Our study demonstrated that the 1-mm-thick daily bolus is a safe regimen for PMRT with skin toxicity without treatment interruptions. In our study, only one (5%) patient was found to have Grade 3 skin toxicity, which is adequate compared to the published data of 12.2% with a daily 2-mm bolus, and 2.1% with no bolus [13, 14]. Indeed, Tieu et al. reported that PMRT was ceased early because of unacceptable skin toxicity in 17/143 (12%) of the whole chest wall daily 10-mm bolus patients, 2/88 (2%) of the parascar daily 10-mm bolus patients, and 1/23 (4%) of the no bolus patients. They concluded that the use of daily boluses may impact on early cessation of PMRT caused by skin toxicity, which may subsequently influence chest wall recurrence [8]. With regards to treatment completion with the daily 1-mm bolus, it is possible that it will influence chest wall control. However, our finding that there were no cases of chest wall recurrence should be viewed with caution given the short follow-up period.
Maximum skin toxicity can occur 1 to 2 weeks after completion of PMRT [15]. However, previous prospective studies using a thinner daily bolus only reported skin toxicity during PMRT [11, 14]. We improved the research accuracy by evaluating skin toxicity 1, 2, 4, and 12 weeks after completion of PMRT in all patients.
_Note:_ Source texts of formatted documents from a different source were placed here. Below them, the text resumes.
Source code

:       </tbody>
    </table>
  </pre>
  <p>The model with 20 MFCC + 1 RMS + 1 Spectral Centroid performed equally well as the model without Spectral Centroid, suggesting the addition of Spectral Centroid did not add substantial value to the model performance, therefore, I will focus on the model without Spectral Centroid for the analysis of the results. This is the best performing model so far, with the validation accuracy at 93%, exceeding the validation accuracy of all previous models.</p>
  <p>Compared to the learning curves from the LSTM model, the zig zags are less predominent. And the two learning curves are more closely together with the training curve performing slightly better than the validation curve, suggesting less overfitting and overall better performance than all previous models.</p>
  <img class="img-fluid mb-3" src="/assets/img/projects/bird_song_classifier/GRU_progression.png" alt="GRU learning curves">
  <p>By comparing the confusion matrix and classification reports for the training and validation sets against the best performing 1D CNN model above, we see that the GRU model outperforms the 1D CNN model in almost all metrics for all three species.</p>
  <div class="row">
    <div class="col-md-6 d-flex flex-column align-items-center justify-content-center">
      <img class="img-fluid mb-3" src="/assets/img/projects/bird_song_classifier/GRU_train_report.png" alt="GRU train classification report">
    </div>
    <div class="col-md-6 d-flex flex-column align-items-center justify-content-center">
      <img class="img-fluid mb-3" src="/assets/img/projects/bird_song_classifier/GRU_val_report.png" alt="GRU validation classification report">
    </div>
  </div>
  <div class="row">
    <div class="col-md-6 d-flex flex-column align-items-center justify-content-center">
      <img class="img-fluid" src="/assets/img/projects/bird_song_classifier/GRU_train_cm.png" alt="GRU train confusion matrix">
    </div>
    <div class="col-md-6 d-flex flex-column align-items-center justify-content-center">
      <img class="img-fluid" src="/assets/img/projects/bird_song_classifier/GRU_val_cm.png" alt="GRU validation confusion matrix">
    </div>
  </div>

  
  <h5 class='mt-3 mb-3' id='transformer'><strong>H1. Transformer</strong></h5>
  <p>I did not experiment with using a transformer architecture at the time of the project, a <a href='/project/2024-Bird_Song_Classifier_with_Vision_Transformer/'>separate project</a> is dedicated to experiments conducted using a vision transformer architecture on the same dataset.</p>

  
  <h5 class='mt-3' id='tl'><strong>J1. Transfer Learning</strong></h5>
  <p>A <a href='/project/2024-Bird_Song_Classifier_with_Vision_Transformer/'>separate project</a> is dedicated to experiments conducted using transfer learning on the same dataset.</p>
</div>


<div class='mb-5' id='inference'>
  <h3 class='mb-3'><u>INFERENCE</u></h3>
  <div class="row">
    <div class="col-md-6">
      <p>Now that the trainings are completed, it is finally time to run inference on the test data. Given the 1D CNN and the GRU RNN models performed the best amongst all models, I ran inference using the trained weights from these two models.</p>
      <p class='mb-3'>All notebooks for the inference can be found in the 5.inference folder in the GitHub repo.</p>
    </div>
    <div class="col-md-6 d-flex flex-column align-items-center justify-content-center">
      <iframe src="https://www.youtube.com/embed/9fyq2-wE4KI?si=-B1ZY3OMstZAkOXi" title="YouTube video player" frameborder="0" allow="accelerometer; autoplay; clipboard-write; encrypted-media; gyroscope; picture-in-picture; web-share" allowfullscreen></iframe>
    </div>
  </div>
In our study, 10 (53%) patients received PMRT concurrent with hormone therapy, and seven (36%) patients received PMRT concurrent with a combination of pertuzumab and trastuzumab. A recent meta-analysis concluded that PMRT concurrent with hormone therapy showed no significant difference in the incidence of radiation-induced acute skin toxicity compared to that of the sequential group [16]. However, the safety of PMRT concurrent with combination of pertuzumab and trastuzumab remains unclear [17]. At least, in our study, PMRT concurrent with a combination of pertuzumab and trastuzumab was well tolerated.
This study has several limitations. First, the sample size was small and the follow-up time was short. The follow-up period was used to determine acute skin toxicity, but it was not adequate to observe late toxicities. Second, although the use of the NCI-CTCAE skin toxicity scoring system attempts to standardize the quantification of skin toxicity, a small amount of subjectivity is required to assign scores; thus, assigned scores may vary between radiation oncologists. However, this difference is likely to be small given that skin toxicity was evaluated by two radiation oncologists in our study.